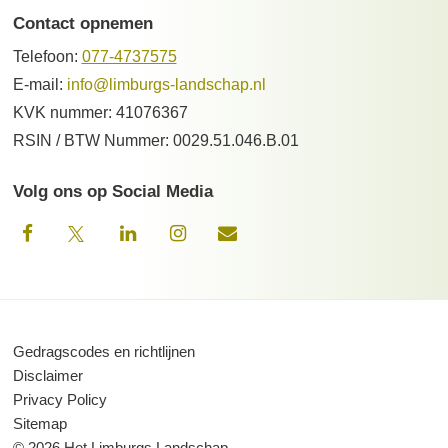
Contact opnemen
Telefoon:
077-4737575
E-mail:
info@limburgs-landschap.nl
KVK nummer: 41076367
RSIN / BTW Nummer: 0029.51.046.B.01
Volg ons op Social Media
Gedragscodes en richtlijnen
Disclaimer
Privacy Policy
Sitemap
© 2026 Het Limburgs Landschap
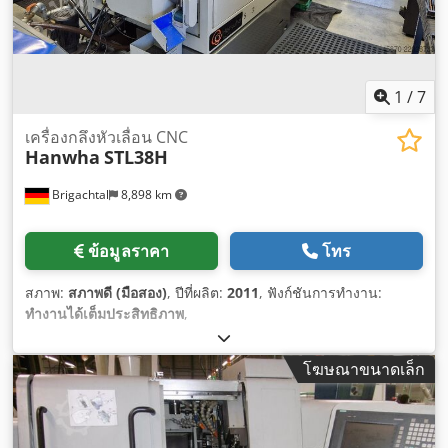
1
/
7
เครื่องกลึงหัวเลื่อน CNC
Hanwha
STL38H
Brigachtal
8,898 km
ข้อมูลราคา
โทร
สภาพ:
สภาพดี (มือสอง)
, ปีที่ผลิต:
2011
, ฟังก์ชันการทำงาน:
ทำงานได้เต็มประสิทธิภาพ
,
โฆษณาขนาดเล็ก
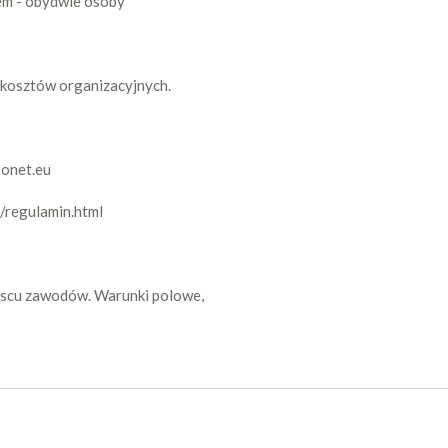
em - obydwie osoby
 kosztów organizacyjnych.
@onet.eu
/regulamin.html
ejscu zawodów. Warunki polowe,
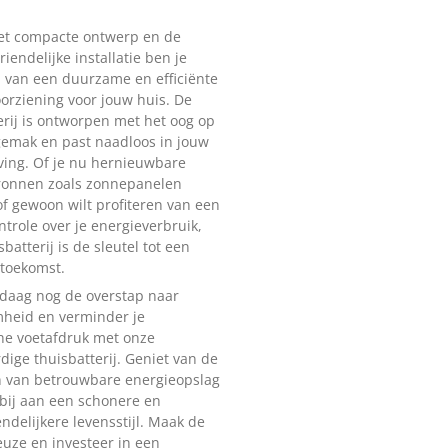
het compacte ontwerp en de
iendelijke installatie ben je
 van een duurzame en efficiënte
orziening voor jouw huis. De
erij is ontworpen met het oog op
emak en past naadloos in jouw
ing. Of je nu hernieuwbare
ronnen zoals zonnepanelen
of gewoon wilt profiteren van een
ntrole over je energieverbruik,
batterij is de sleutel tot een
toekomst.
daag nog de overstap naar
heid en verminder je
he voetafdruk met onze
ige thuisbatterij. Geniet van de
n van betrouwbare energieopslag
bij aan een schonere en
endelijkere levensstijl. Maak de
uze en investeer in een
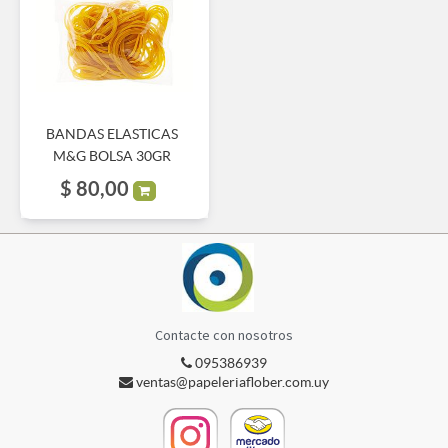
BANDAS ELASTICAS
M&G BOLSA 30GR
$
80,00
Contacte con nosotros
095386939
ventas@papeleriaflober.com.uy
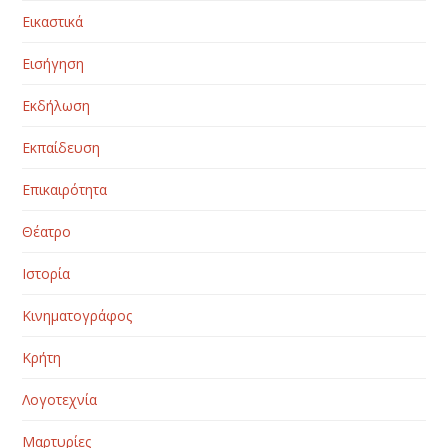
Εικαστικά
Εισήγηση
Εκδήλωση
Εκπαίδευση
Επικαιρότητα
Θέατρο
Ιστορία
Κινηματογράφος
Κρήτη
Λογοτεχνία
Μαρτυρίες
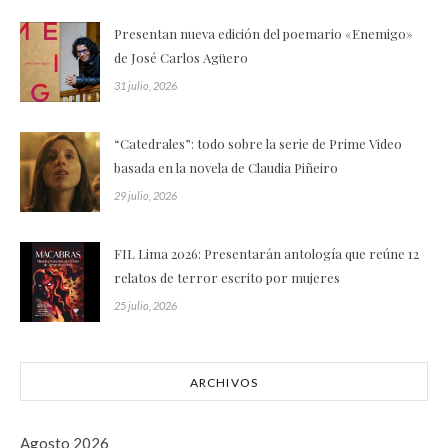
Presentan nueva edición del poemario «Enemigo»
de José Carlos Agüero
31 julio, 2026
“Catedrales”: todo sobre la serie de Prime Video
basada en la novela de Claudia Piñeiro
29 julio, 2026
FIL Lima 2026: Presentarán antología que reúne 12
relatos de terror escrito por mujeres
25 julio, 2026
ARCHIVOS
Agosto 2026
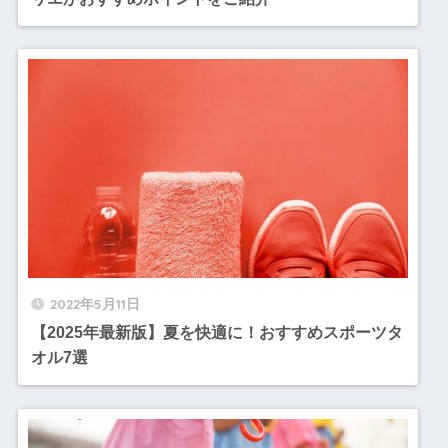
2022年5月11日
【2025年最新版】夏を快適に！おすすめスポーツタ
オル7選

# About this task
Return every line above that contains the word "julio".

# Result for this task
31 julio, 2026
29 julio, 2026
25 julio, 2026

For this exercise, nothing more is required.